## Task statement
Copy every line of the material below without changing a single character.

-- start Records for processing --

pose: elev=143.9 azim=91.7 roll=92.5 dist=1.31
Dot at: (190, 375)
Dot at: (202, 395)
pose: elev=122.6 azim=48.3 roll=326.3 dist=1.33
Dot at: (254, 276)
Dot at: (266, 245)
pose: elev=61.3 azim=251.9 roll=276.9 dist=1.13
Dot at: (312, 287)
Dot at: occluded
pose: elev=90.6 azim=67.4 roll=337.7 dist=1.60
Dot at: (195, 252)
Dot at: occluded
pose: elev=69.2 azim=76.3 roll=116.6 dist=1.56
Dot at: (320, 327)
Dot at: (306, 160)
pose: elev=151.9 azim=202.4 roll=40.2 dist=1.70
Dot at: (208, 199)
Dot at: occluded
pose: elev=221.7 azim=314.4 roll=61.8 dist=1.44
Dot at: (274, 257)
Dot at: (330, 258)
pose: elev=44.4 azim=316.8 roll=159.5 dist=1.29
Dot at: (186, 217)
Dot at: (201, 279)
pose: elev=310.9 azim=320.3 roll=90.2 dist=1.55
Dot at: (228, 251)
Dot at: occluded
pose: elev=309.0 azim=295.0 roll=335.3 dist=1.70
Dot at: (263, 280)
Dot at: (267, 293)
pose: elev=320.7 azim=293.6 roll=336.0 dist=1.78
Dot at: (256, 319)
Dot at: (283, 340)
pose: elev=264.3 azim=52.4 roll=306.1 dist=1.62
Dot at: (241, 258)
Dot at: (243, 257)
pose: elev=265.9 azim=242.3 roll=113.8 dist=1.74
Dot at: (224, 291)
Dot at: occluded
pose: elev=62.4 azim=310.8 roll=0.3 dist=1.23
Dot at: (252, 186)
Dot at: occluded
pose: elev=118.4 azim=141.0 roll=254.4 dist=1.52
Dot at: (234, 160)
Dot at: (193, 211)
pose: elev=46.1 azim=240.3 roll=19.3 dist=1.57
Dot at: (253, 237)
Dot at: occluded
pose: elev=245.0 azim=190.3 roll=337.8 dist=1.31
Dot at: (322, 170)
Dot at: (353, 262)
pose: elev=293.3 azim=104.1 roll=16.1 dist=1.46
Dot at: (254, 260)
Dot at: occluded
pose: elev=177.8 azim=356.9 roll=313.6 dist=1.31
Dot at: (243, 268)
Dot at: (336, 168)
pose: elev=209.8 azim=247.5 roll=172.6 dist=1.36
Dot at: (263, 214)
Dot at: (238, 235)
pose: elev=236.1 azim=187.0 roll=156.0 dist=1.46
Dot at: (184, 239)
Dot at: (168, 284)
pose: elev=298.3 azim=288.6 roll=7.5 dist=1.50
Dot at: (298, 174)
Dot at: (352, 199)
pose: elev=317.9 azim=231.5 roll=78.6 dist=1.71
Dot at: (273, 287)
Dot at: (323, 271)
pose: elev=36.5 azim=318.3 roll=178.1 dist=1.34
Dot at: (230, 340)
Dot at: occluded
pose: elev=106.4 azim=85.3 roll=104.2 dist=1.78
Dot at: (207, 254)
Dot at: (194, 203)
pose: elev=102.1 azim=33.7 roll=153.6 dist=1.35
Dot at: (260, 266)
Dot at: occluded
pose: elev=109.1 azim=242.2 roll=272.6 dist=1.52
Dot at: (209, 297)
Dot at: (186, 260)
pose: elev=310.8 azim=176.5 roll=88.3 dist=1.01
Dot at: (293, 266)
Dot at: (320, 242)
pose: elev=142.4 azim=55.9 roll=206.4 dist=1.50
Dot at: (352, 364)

-- end Records for processing --

## Output for this task
pose: elev=143.9 azim=91.7 roll=92.5 dist=1.31
Dot at: (190, 375)
Dot at: (202, 395)
pose: elev=122.6 azim=48.3 roll=326.3 dist=1.33
Dot at: (254, 276)
Dot at: (266, 245)
pose: elev=61.3 azim=251.9 roll=276.9 dist=1.13
Dot at: (312, 287)
Dot at: occluded
pose: elev=90.6 azim=67.4 roll=337.7 dist=1.60
Dot at: (195, 252)
Dot at: occluded
pose: elev=69.2 azim=76.3 roll=116.6 dist=1.56
Dot at: (320, 327)
Dot at: (306, 160)
pose: elev=151.9 azim=202.4 roll=40.2 dist=1.70
Dot at: (208, 199)
Dot at: occluded
pose: elev=221.7 azim=314.4 roll=61.8 dist=1.44
Dot at: (274, 257)
Dot at: (330, 258)
pose: elev=44.4 azim=316.8 roll=159.5 dist=1.29
Dot at: (186, 217)
Dot at: (201, 279)
pose: elev=310.9 azim=320.3 roll=90.2 dist=1.55
Dot at: (228, 251)
Dot at: occluded
pose: elev=309.0 azim=295.0 roll=335.3 dist=1.70
Dot at: (263, 280)
Dot at: (267, 293)
pose: elev=320.7 azim=293.6 roll=336.0 dist=1.78
Dot at: (256, 319)
Dot at: (283, 340)
pose: elev=264.3 azim=52.4 roll=306.1 dist=1.62
Dot at: (241, 258)
Dot at: (243, 257)
pose: elev=265.9 azim=242.3 roll=113.8 dist=1.74
Dot at: (224, 291)
Dot at: occluded
pose: elev=62.4 azim=310.8 roll=0.3 dist=1.23
Dot at: (252, 186)
Dot at: occluded
pose: elev=118.4 azim=141.0 roll=254.4 dist=1.52
Dot at: (234, 160)
Dot at: (193, 211)
pose: elev=46.1 azim=240.3 roll=19.3 dist=1.57
Dot at: (253, 237)
Dot at: occluded
pose: elev=245.0 azim=190.3 roll=337.8 dist=1.31
Dot at: (322, 170)
Dot at: (353, 262)
pose: elev=293.3 azim=104.1 roll=16.1 dist=1.46
Dot at: (254, 260)
Dot at: occluded
pose: elev=177.8 azim=356.9 roll=313.6 dist=1.31
Dot at: (243, 268)
Dot at: (336, 168)
pose: elev=209.8 azim=247.5 roll=172.6 dist=1.36
Dot at: (263, 214)
Dot at: (238, 235)
pose: elev=236.1 azim=187.0 roll=156.0 dist=1.46
Dot at: (184, 239)
Dot at: (168, 284)
pose: elev=298.3 azim=288.6 roll=7.5 dist=1.50
Dot at: (298, 174)
Dot at: (352, 199)
pose: elev=317.9 azim=231.5 roll=78.6 dist=1.71
Dot at: (273, 287)
Dot at: (323, 271)
pose: elev=36.5 azim=318.3 roll=178.1 dist=1.34
Dot at: (230, 340)
Dot at: occluded
pose: elev=106.4 azim=85.3 roll=104.2 dist=1.78
Dot at: (207, 254)
Dot at: (194, 203)
pose: elev=102.1 azim=33.7 roll=153.6 dist=1.35
Dot at: (260, 266)
Dot at: occluded
pose: elev=109.1 azim=242.2 roll=272.6 dist=1.52
Dot at: (209, 297)
Dot at: (186, 260)
pose: elev=310.8 azim=176.5 roll=88.3 dist=1.01
Dot at: (293, 266)
Dot at: (320, 242)
pose: elev=142.4 azim=55.9 roll=206.4 dist=1.50
Dot at: (352, 364)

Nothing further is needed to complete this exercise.